**Try it**
Reproduce the top of the data verbatim, through and including the line that contains "58. McAleer MA, Irvine".

**Extracted material**
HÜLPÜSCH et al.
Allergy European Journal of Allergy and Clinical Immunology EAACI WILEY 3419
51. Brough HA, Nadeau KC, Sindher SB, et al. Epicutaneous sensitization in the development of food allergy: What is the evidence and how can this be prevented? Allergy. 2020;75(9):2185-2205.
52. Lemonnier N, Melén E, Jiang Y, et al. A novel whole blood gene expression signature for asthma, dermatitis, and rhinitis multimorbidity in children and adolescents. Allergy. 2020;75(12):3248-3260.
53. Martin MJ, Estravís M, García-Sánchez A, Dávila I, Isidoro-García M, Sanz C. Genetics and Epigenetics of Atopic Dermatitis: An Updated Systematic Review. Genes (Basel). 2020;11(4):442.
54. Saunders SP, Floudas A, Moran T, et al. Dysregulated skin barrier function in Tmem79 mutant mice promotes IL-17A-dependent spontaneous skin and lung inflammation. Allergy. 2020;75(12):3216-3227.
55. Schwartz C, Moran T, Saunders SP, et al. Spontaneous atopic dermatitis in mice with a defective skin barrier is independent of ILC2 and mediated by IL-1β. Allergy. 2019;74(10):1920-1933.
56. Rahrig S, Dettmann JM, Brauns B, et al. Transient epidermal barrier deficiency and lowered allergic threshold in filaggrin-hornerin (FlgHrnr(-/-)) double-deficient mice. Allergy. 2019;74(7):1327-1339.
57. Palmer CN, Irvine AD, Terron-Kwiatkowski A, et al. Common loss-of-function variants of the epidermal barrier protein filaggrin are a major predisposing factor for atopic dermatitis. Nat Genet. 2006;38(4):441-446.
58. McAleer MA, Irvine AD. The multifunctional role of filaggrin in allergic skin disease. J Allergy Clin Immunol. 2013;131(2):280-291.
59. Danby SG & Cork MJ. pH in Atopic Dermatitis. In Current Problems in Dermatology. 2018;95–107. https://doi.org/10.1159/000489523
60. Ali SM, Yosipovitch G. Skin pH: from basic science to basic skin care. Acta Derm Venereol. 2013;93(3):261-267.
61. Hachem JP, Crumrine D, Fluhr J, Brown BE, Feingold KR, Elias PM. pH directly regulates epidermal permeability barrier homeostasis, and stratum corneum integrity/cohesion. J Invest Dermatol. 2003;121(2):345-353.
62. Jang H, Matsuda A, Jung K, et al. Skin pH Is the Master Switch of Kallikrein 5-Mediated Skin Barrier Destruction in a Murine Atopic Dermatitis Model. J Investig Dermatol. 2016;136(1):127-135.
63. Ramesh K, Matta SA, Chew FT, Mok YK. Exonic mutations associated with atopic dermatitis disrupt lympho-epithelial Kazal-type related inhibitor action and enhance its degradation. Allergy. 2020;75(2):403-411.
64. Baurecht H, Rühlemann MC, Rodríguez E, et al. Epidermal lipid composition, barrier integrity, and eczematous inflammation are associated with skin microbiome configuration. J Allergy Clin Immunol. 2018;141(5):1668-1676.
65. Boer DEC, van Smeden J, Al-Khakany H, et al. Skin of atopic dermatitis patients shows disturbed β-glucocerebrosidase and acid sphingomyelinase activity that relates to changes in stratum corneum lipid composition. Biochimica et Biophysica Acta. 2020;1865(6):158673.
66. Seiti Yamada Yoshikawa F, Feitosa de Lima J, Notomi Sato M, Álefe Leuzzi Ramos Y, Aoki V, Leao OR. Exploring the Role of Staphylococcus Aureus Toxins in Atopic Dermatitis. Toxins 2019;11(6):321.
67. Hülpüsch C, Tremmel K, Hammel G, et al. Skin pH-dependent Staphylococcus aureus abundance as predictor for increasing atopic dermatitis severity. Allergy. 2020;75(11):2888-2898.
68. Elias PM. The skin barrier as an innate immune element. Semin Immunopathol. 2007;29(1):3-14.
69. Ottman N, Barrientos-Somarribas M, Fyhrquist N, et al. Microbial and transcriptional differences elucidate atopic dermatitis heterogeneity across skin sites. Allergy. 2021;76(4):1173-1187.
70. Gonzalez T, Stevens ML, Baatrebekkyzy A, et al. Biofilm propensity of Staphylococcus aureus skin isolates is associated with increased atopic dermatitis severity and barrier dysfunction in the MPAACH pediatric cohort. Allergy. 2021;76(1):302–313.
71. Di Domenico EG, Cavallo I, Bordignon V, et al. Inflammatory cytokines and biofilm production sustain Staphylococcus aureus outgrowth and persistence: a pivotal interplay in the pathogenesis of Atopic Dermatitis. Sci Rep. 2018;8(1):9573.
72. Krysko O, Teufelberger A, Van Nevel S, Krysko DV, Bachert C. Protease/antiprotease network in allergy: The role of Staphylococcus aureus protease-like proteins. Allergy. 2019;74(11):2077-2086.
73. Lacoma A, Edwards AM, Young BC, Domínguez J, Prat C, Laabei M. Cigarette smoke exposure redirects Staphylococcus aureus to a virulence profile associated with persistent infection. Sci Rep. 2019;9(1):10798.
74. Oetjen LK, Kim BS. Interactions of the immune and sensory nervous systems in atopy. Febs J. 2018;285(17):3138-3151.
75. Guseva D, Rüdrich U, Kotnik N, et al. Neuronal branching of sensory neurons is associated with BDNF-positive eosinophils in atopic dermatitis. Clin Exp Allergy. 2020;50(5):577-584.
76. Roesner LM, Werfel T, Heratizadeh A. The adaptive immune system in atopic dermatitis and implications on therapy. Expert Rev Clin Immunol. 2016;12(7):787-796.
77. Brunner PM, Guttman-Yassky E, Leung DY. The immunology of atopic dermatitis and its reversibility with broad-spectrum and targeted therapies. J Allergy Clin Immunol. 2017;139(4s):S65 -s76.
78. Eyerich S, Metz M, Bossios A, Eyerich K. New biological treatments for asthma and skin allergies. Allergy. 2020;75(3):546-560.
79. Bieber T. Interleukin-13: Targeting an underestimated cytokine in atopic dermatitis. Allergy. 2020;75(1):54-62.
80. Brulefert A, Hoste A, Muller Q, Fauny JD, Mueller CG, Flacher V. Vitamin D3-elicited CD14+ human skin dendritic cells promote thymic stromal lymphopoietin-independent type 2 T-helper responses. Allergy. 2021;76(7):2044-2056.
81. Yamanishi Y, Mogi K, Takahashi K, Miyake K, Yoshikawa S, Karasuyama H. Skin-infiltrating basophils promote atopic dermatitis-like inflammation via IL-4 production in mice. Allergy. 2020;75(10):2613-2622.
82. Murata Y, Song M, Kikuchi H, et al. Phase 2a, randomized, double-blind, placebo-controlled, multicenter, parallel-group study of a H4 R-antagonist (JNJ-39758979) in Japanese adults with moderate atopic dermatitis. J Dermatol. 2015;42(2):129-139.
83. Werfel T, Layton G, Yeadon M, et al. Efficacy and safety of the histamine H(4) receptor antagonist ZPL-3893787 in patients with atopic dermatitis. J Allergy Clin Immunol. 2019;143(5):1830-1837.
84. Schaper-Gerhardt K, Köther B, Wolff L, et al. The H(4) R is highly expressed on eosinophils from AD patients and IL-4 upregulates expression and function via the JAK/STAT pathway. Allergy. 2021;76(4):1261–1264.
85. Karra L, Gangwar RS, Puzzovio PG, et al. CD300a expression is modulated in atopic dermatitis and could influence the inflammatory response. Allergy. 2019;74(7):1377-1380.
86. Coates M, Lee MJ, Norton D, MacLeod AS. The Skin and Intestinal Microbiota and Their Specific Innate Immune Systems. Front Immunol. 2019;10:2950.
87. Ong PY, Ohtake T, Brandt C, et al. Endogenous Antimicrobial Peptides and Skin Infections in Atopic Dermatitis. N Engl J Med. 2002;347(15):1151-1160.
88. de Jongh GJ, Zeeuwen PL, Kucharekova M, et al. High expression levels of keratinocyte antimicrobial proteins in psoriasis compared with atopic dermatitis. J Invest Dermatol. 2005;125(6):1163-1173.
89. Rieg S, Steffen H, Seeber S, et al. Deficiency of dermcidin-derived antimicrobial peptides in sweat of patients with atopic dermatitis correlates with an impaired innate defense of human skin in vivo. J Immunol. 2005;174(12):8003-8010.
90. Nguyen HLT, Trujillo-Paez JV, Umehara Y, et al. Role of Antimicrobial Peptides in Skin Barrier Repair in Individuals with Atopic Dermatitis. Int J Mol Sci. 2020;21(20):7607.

**Answer box**
HÜLPÜSCH et al.
Allergy European Journal of Allergy and Clinical Immunology EAACI WILEY 3419
51. Brough HA, Nadeau KC, Sindher SB, et al. Epicutaneous sensitization in the development of food allergy: What is the evidence and how can this be prevented? Allergy. 2020;75(9):2185-2205.
52. Lemonnier N, Melén E, Jiang Y, et al. A novel whole blood gene expression signature for asthma, dermatitis, and rhinitis multimorbidity in children and adolescents. Allergy. 2020;75(12):3248-3260.
53. Martin MJ, Estravís M, García-Sánchez A, Dávila I, Isidoro-García M, Sanz C. Genetics and Epigenetics of Atopic Dermatitis: An Updated Systematic Review. Genes (Basel). 2020;11(4):442.
54. Saunders SP, Floudas A, Moran T, et al. Dysregulated skin barrier function in Tmem79 mutant mice promotes IL-17A-dependent spontaneous skin and lung inflammation. Allergy. 2020;75(12):3216-3227.
55. Schwartz C, Moran T, Saunders SP, et al. Spontaneous atopic dermatitis in mice with a defective skin barrier is independent of ILC2 and mediated by IL-1β. Allergy. 2019;74(10):1920-1933.
56. Rahrig S, Dettmann JM, Brauns B, et al. Transient epidermal barrier deficiency and lowered allergic threshold in filaggrin-hornerin (FlgHrnr(-/-)) double-deficient mice. Allergy. 2019;74(7):1327-1339.
57. Palmer CN, Irvine AD, Terron-Kwiatkowski A, et al. Common loss-of-function variants of the epidermal barrier protein filaggrin are a major predisposing factor for atopic dermatitis. Nat Genet. 2006;38(4):441-446.
58. McAleer MA, Irvine AD. The multifunctional role of filaggrin in allergic skin disease. J Allergy Clin Immunol. 2013;131(2):280-291.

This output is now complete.